__Job__. Write every entry out again exactly, please, and skip the pictures.
Available data Block Start
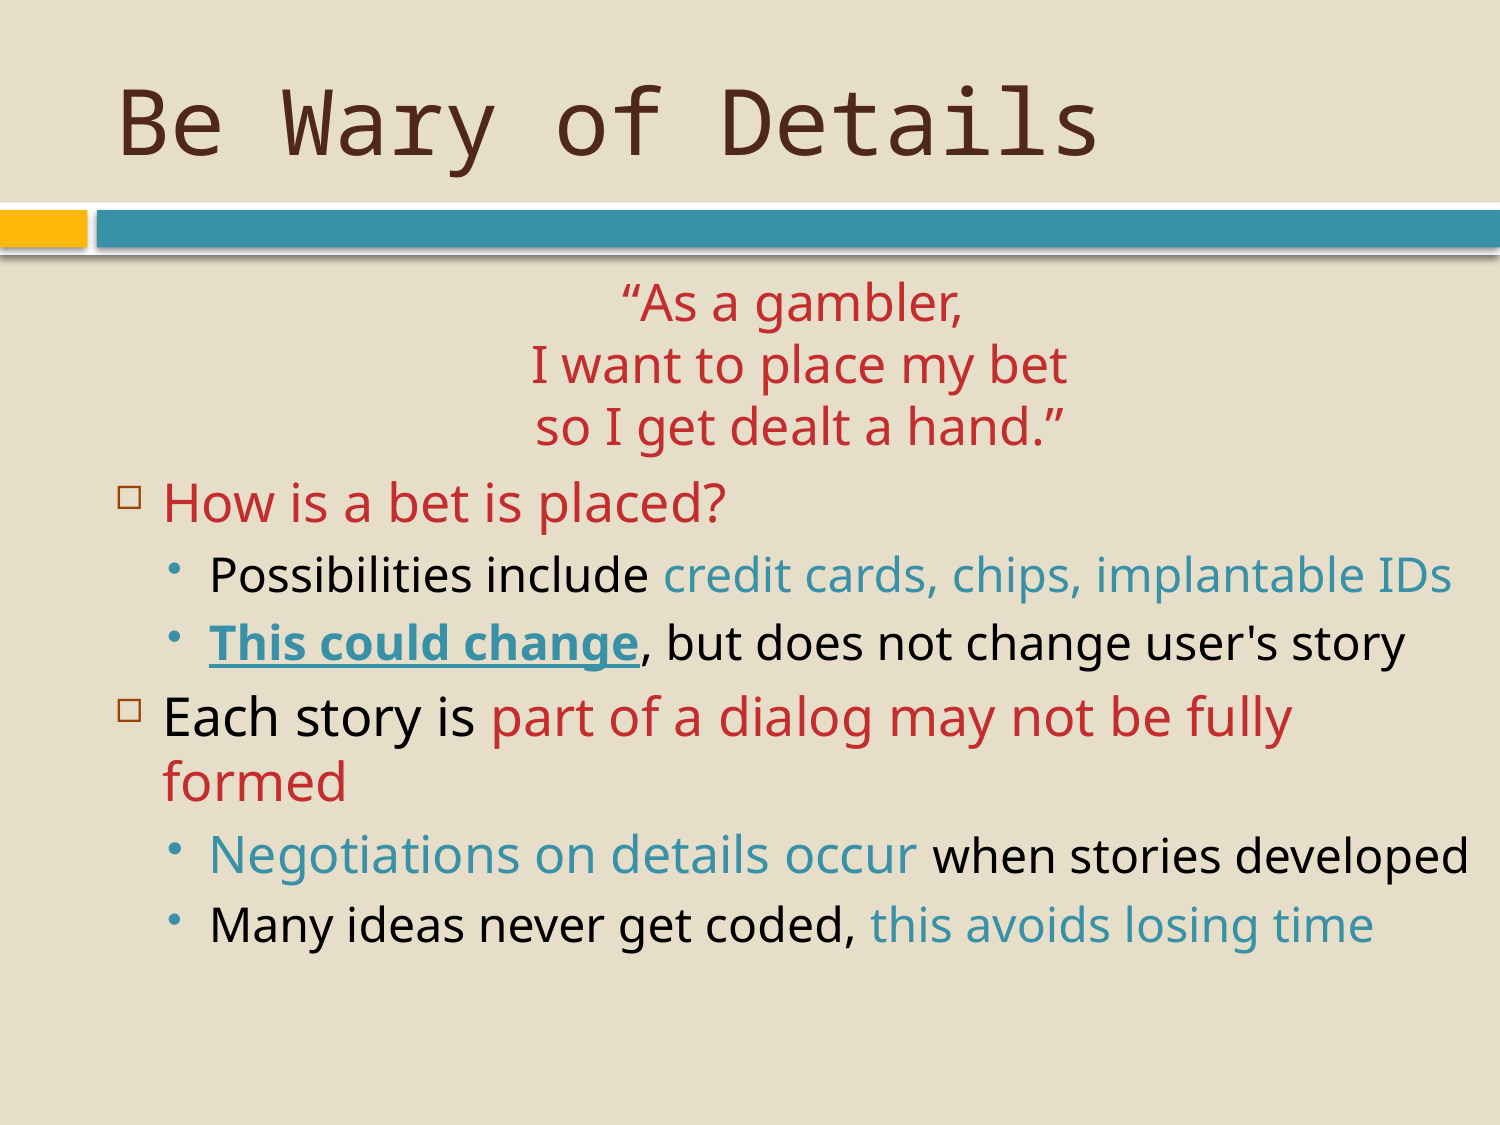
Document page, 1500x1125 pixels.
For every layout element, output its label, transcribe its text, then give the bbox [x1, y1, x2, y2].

title Be Wary of Details [100, 37, 1438, 200]
list “As a gambler, I want to place my bet so I get dealt a hand.” How is a bet is placed? Possibilities include credit cards, chips, implantable IDs This could change, but does not change user's story Each story is part of a dialog may not be fully formed Negotiations on details occur when stories developed Many ideas never get coded, this avoids losing time [100, 262, 1500, 1100]
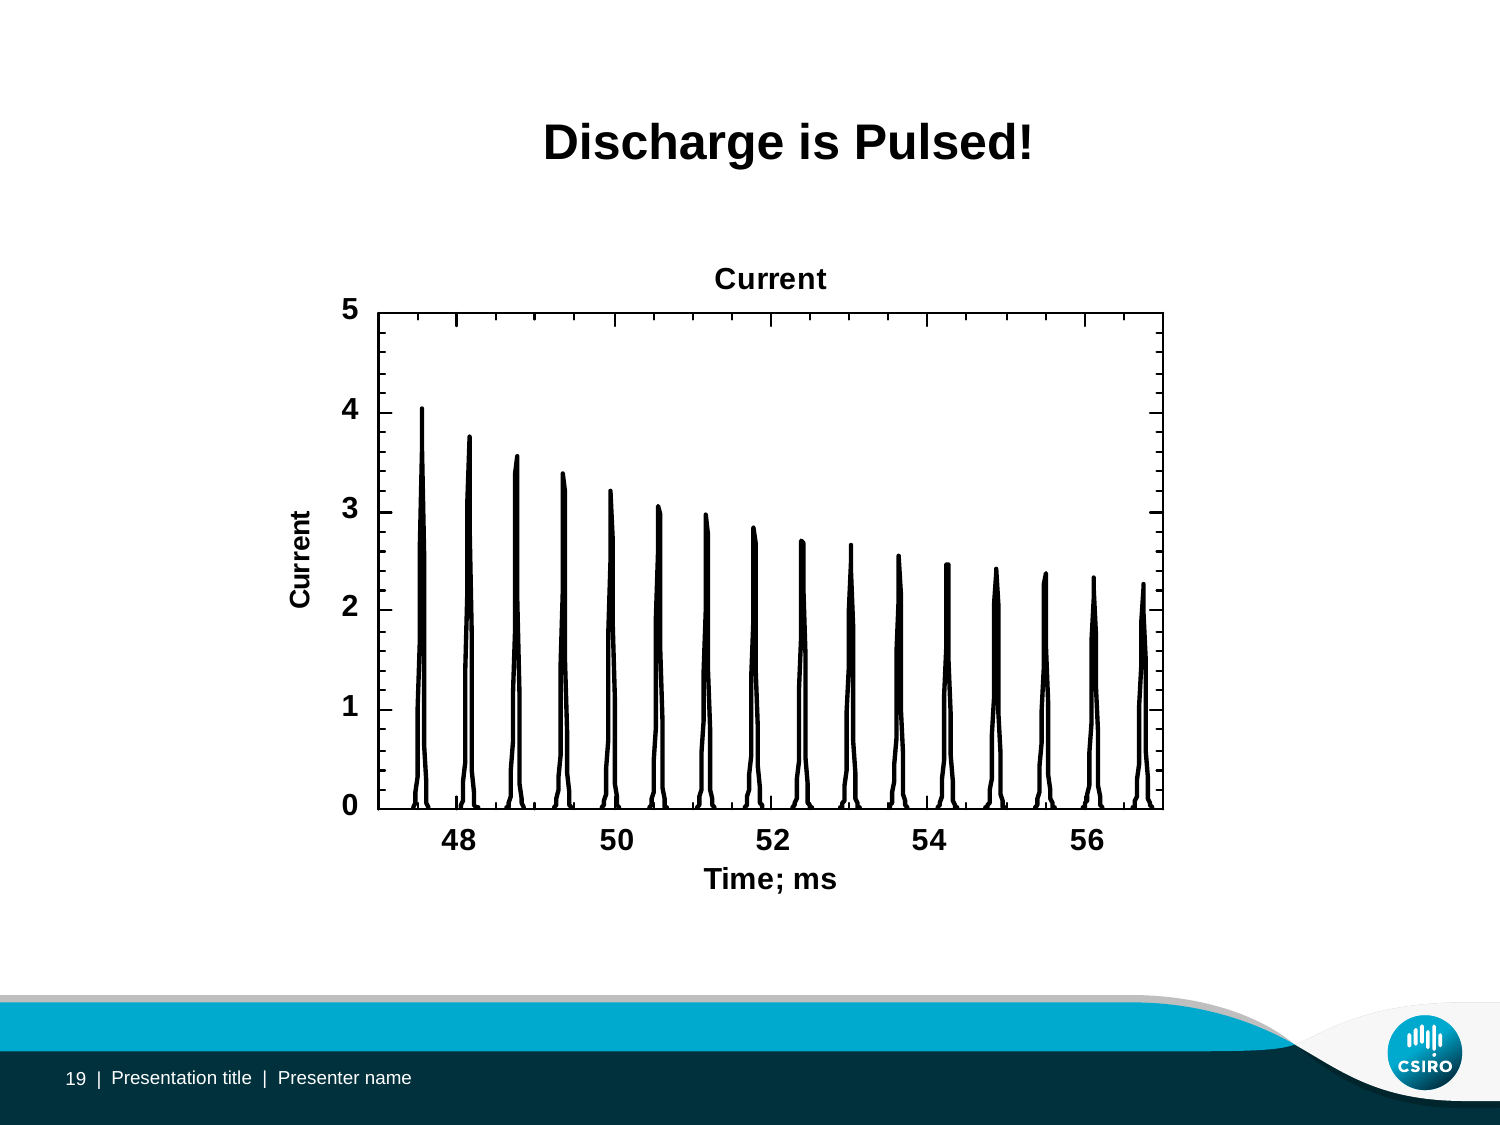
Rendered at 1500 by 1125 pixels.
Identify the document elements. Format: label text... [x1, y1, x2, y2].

picture [241, 139, 1211, 942]
footer Presentation title | Presenter name [111, 1066, 1110, 1088]
text_box Discharge is Pulsed! [528, 101, 1050, 138]
slide_number 19 | [54, 1066, 102, 1088]
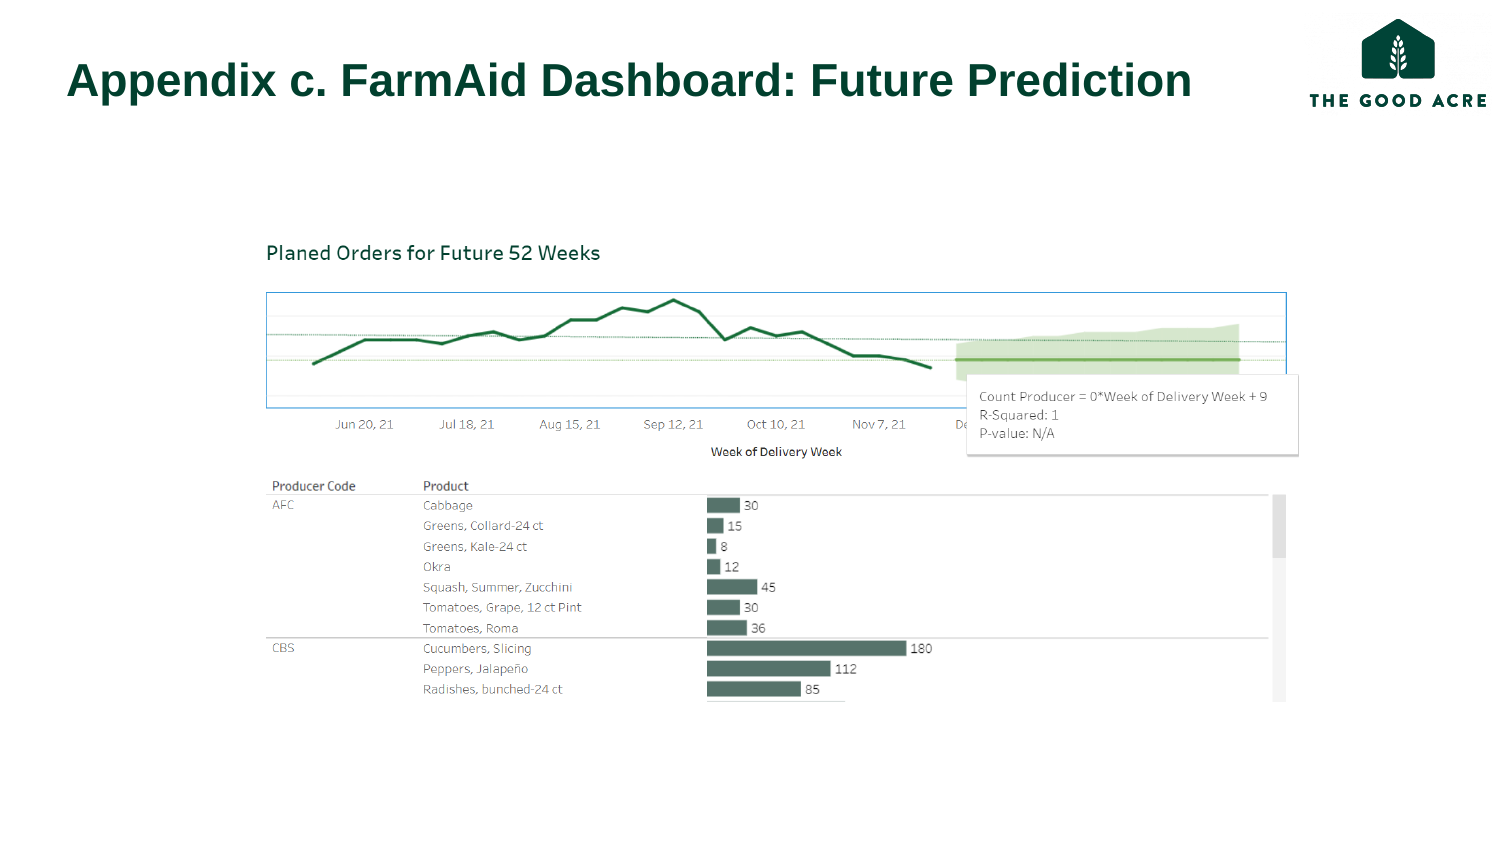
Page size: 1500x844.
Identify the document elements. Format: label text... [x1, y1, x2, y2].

picture [257, 227, 1304, 702]
title Appendix c. FarmAid Dashboard: Future Prediction [51, 35, 1449, 130]
picture [1303, 12, 1493, 116]
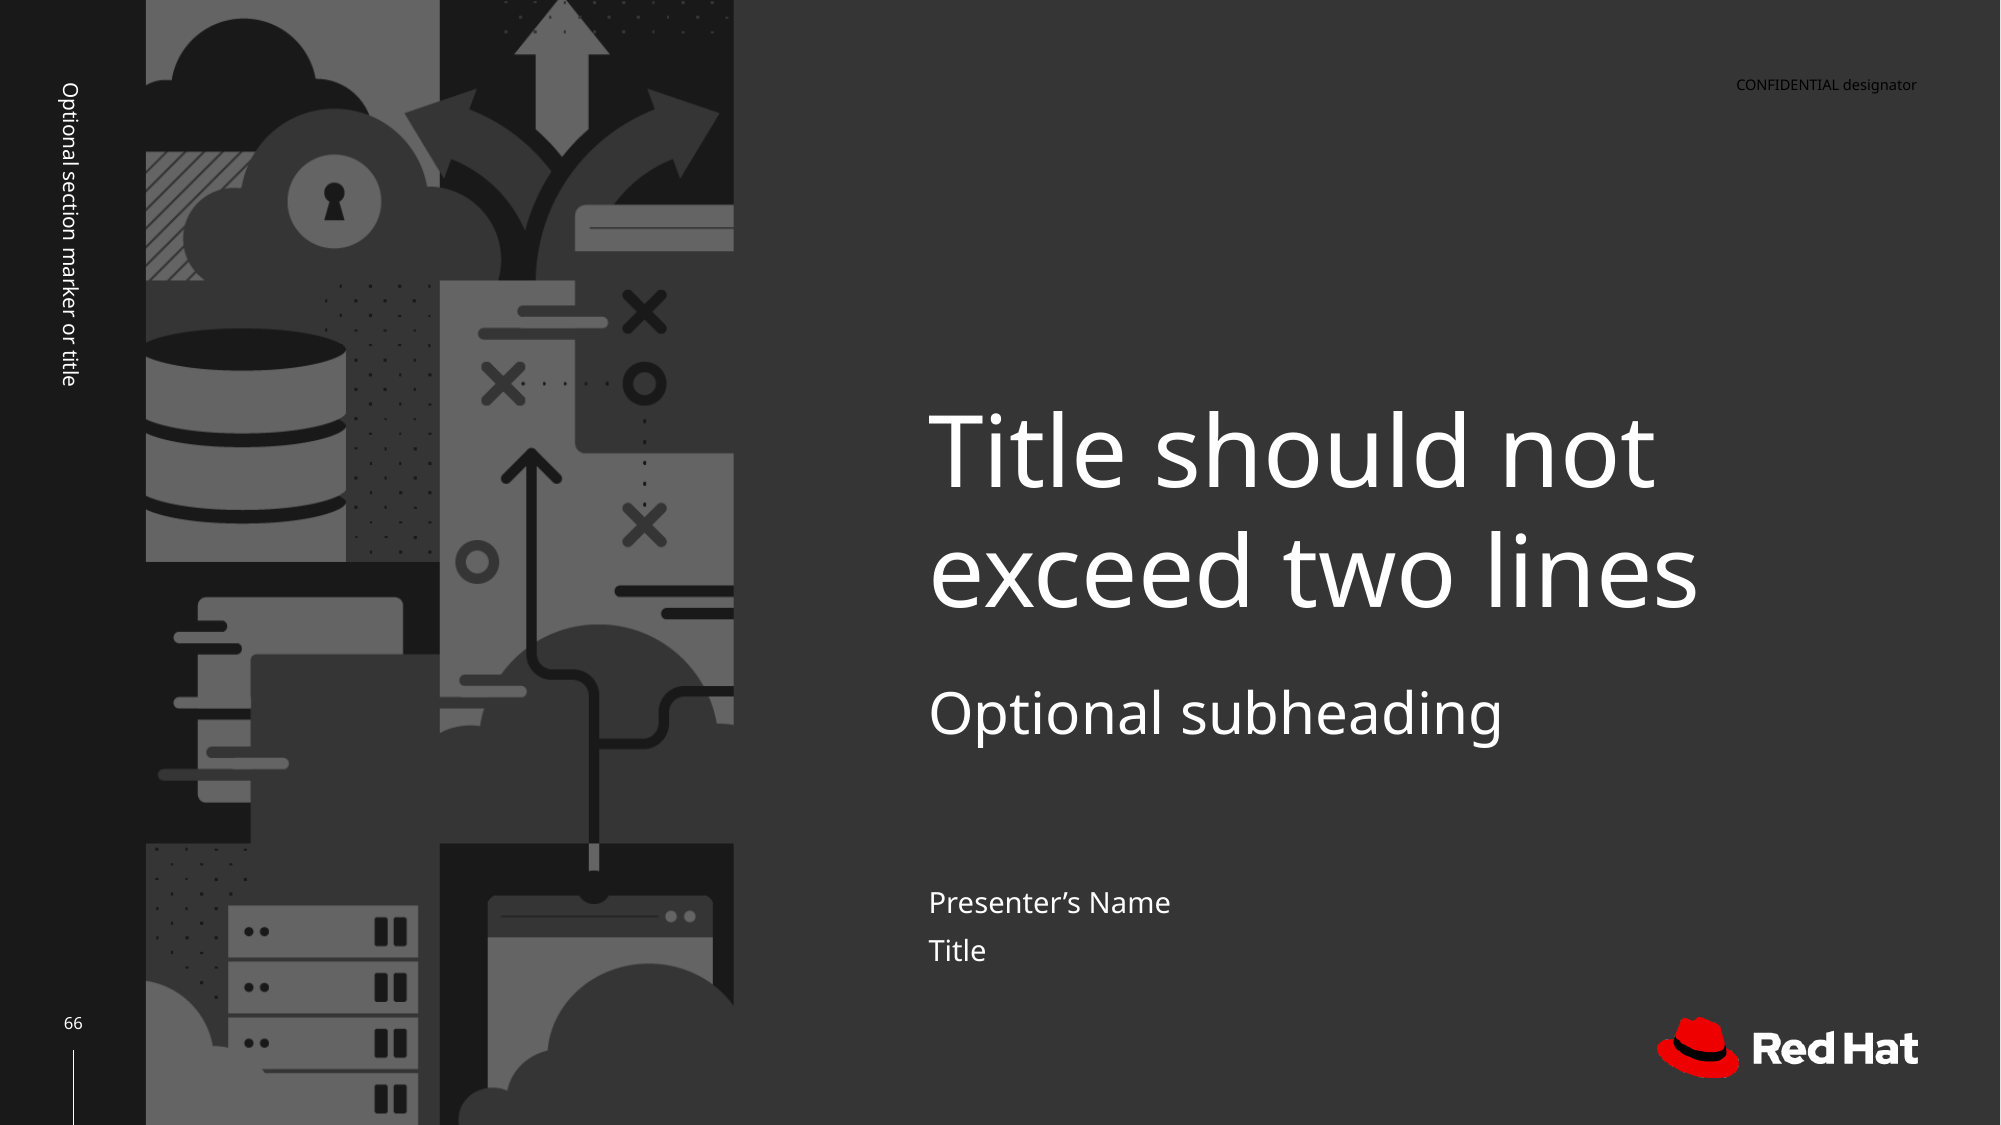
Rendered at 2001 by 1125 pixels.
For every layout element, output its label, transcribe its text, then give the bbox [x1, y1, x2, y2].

title Title should not exceed two lines [928, 280, 1870, 628]
picture [1657, 1017, 1918, 1078]
slide_number ‹#› [13, 1012, 134, 1036]
subtitle Optional subheading [928, 651, 1658, 802]
picture [0, 0, 2001, 1125]
subtitle Presenter’s Name Title [928, 872, 1264, 972]
subtitle Optional section marker or title [0, 0, 144, 845]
Available data Block End
__Result for this exercise__.
Document page, 1500x1125 pixels.
For every layout element, output its label, transcribe its text, then give the bbox [x1, y1, x2, y2].

title Be Wary of Details [100, 37, 1438, 200]
list “As a gambler, I want to place my bet so I get dealt a hand.” How is a bet is placed? Possibilities include credit cards, chips, implantable IDs This could change, but does not change user's story Each story is part of a dialog may not be fully formed Negotiations on details occur when stories developed Many ideas never get coded, this avoids losing time [100, 262, 1500, 1100]
Rendered at 1500 by 1125 pixels.
Identify the document elements. Format: label text... [x1, y1, x2, y2].

picture [241, 139, 1211, 942]
footer Presentation title | Presenter name [111, 1066, 1110, 1088]
text_box Discharge is Pulsed! [528, 101, 1050, 138]
slide_number 19 | [54, 1066, 102, 1088]
Page size: 1500x844.
Identify the document elements. Format: label text... [x1, y1, x2, y2].

picture [257, 227, 1304, 702]
title Appendix c. FarmAid Dashboard: Future Prediction [51, 35, 1449, 130]
picture [1303, 12, 1493, 116]
Rendered at 2001 by 1125 pixels.
For every layout element, output its label, transcribe its text, then give the bbox [x1, y1, x2, y2].

title Title should not exceed two lines [928, 280, 1870, 628]
picture [1657, 1017, 1918, 1078]
slide_number ‹#› [13, 1012, 134, 1036]
subtitle Optional subheading [928, 651, 1658, 802]
picture [0, 0, 2001, 1125]
subtitle Presenter’s Name Title [928, 872, 1264, 972]
subtitle Optional section marker or title [0, 0, 144, 845]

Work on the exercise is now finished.